### Assignment:
Pictures aside, output each record exactly.

[Dataset entries]
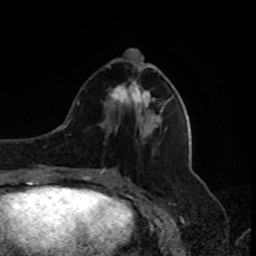
Breast MRI, one axial slice. Position 34 of 80 along the scan axis. Cropped to one breast. Dynamic contrast-enhanced series, time point 2 of 8 at this slice position (early post-contrast). 1.5 T. TE 4.2 ms, TR 7 ms. 256 × 256 image matrix, field of view 170 × 170 mm. Female patient.
Outlined on this slice (semi-automatically segmented with operator editing):
- enhancing-tissue mask used for the functional tumour volume (all voxels passing the contrast-enhancement thresholds inside the analysis volume; usually the tumour): box from (x=111, y=51) to (x=162, y=111) px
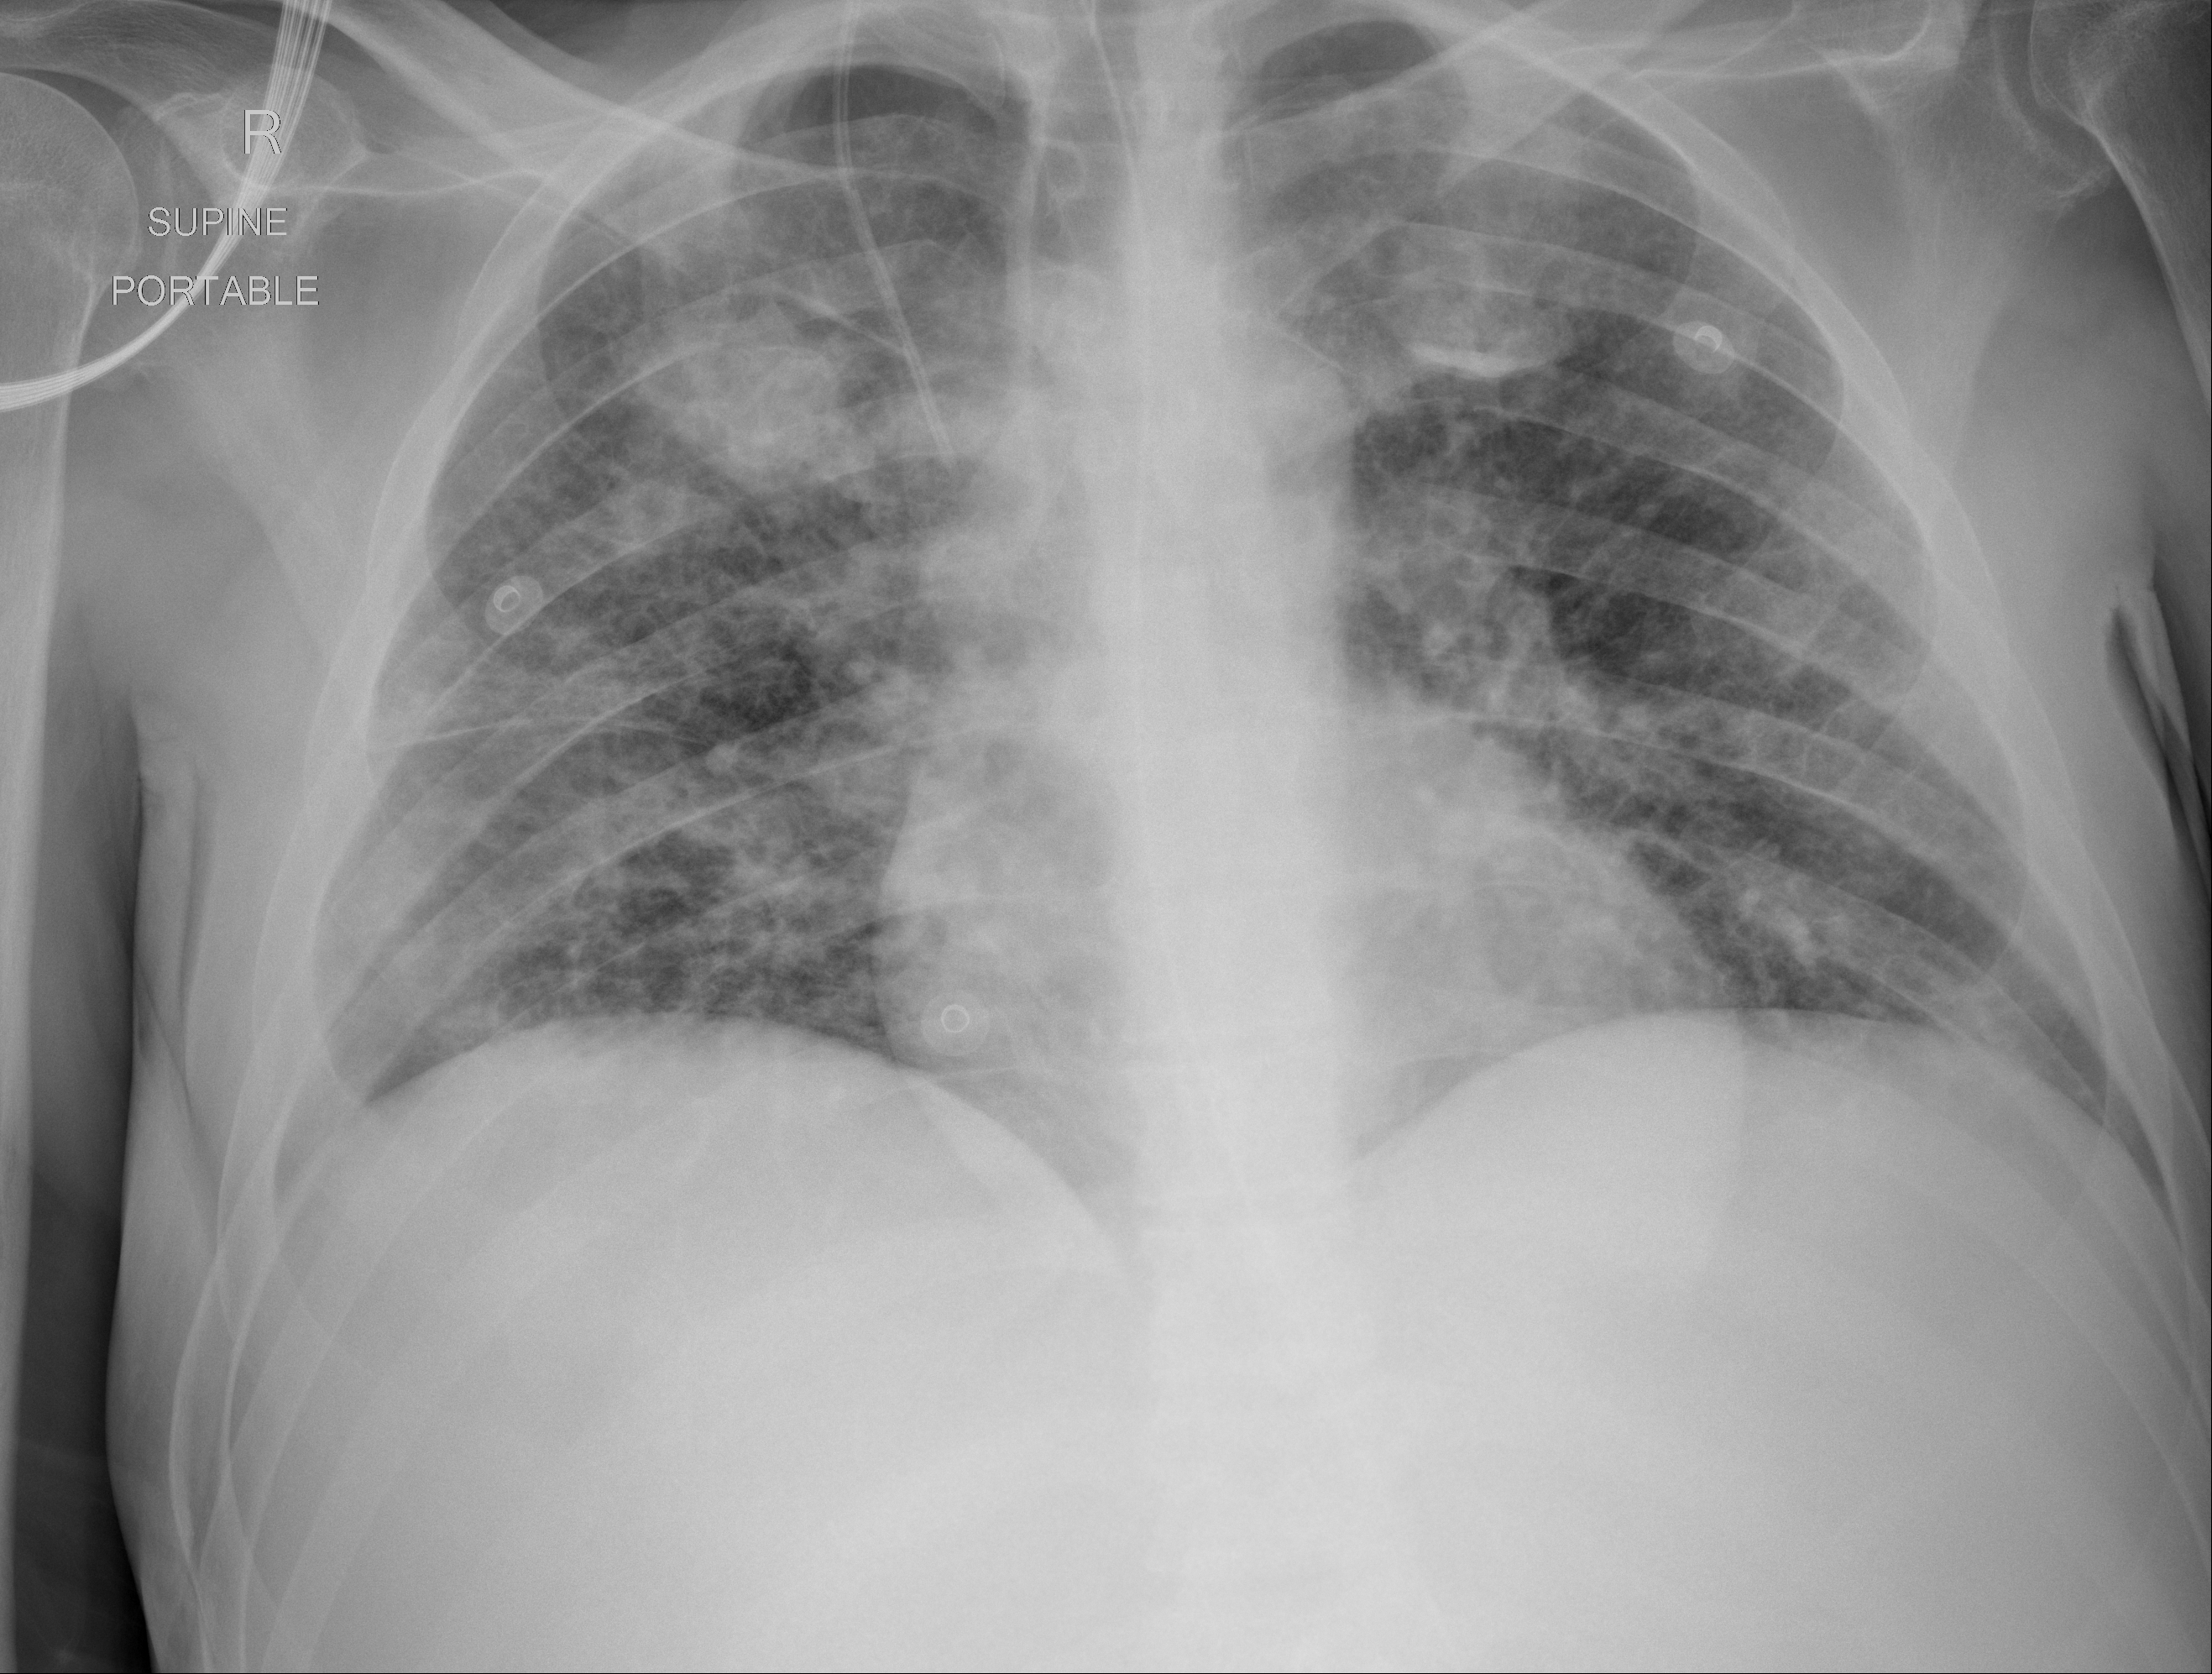
Portable chest radiograph, AP projection. Male patient, age 54 years; imaged 7 days after the COVID-19 diagnosis.
Key findings recorded by the radiologist: Interval improved aeration from previous exam. Patchy opacities throughout the right upper, mid, and bilateral lower lungs.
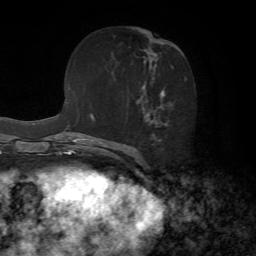
Breast MRI, one axial slice. Position 35 of 72 along the scan axis. Cropped to one breast. Dynamic contrast-enhanced series, time point 2 of 7 at this slice position (early post-contrast). 1.5 T. TE 4.2 ms, TR 8.7 ms. 256 × 256 image matrix, field of view 180 × 180 mm. Female patient.
Structures marked on this image (semi-automatically segmented with operator editing):
- enhancing-tissue mask used for the functional tumour volume (all voxels passing the contrast-enhancement thresholds inside the analysis volume; usually the tumour): bounding box <127,49,186,145> (left, top, right, bottom; pixels)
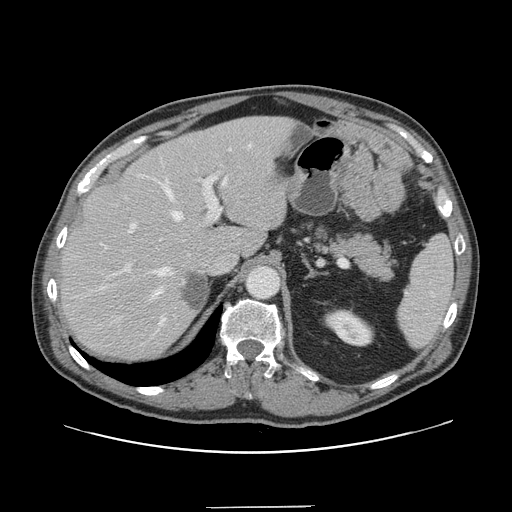
Contrast-enhanced abdominal CT, one axial slice. Position 103 of 139 along the scan axis. 120 kVp. Intravenous contrast given. Soft-tissue window (W 400 / L 40 HU). 2.5 mm slice thickness. 512 × 512 image matrix, field of view 397 × 397 mm. Case-level facts recorded for this patient, not image findings: patient: male, age 59 years at operation; diagnosis: colorectal cancer liver metastases, imaged before liver resection; multiple liver metastases: yes; largest metastasis: 3.5 cm; chemotherapy before resection: yes.
Outlined on this slice (outlined manually by an expert reader):
- hepatic veins: box from (x=99, y=145) to (x=251, y=325) px
- liver: (x=62, y=118)–(x=293, y=358)
- planned liver remnant (the part of the liver to remain after resection): (x=61, y=118)–(x=275, y=358)
- portal vein (with intrahepatic branches): (x=113, y=148)–(x=231, y=275)
- liver metastasis: (x=182, y=273)–(x=208, y=310)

### Result:
Breast MRI, one axial slice. Position 34 of 80 along the scan axis. Cropped to one breast. Dynamic contrast-enhanced series, time point 2 of 8 at this slice position (early post-contrast). 1.5 T. TE 4.2 ms, TR 7 ms. 256 × 256 image matrix, field of view 170 × 170 mm. Female patient.
Outlined on this slice (semi-automatically segmented with operator editing):
- enhancing-tissue mask used for the functional tumour volume (all voxels passing the contrast-enhancement thresholds inside the analysis volume; usually the tumour): box from (x=111, y=51) to (x=162, y=111) px
Portable chest radiograph, AP projection. Male patient, age 54 years; imaged 7 days after the COVID-19 diagnosis.
Key findings recorded by the radiologist: Interval improved aeration from previous exam. Patchy opacities throughout the right upper, mid, and bilateral lower lungs.
Breast MRI, one axial slice. Position 35 of 72 along the scan axis. Cropped to one breast. Dynamic contrast-enhanced series, time point 2 of 7 at this slice position (early post-contrast). 1.5 T. TE 4.2 ms, TR 8.7 ms. 256 × 256 image matrix, field of view 180 × 180 mm. Female patient.
Structures marked on this image (semi-automatically segmented with operator editing):
- enhancing-tissue mask used for the functional tumour volume (all voxels passing the contrast-enhancement thresholds inside the analysis volume; usually the tumour): bounding box <127,49,186,145> (left, top, right, bottom; pixels)
Contrast-enhanced abdominal CT, one axial slice. Position 103 of 139 along the scan axis. 120 kVp. Intravenous contrast given. Soft-tissue window (W 400 / L 40 HU). 2.5 mm slice thickness. 512 × 512 image matrix, field of view 397 × 397 mm. Case-level facts recorded for this patient, not image findings: patient: male, age 59 years at operation; diagnosis: colorectal cancer liver metastases, imaged before liver resection; multiple liver metastases: yes; largest metastasis: 3.5 cm; chemotherapy before resection: yes.
Outlined on this slice (outlined manually by an expert reader):
- hepatic veins: box from (x=99, y=145) to (x=251, y=325) px
- liver: (x=62, y=118)–(x=293, y=358)
- planned liver remnant (the part of the liver to remain after resection): (x=61, y=118)–(x=275, y=358)
- portal vein (with intrahepatic branches): (x=113, y=148)–(x=231, y=275)
- liver metastasis: (x=182, y=273)–(x=208, y=310)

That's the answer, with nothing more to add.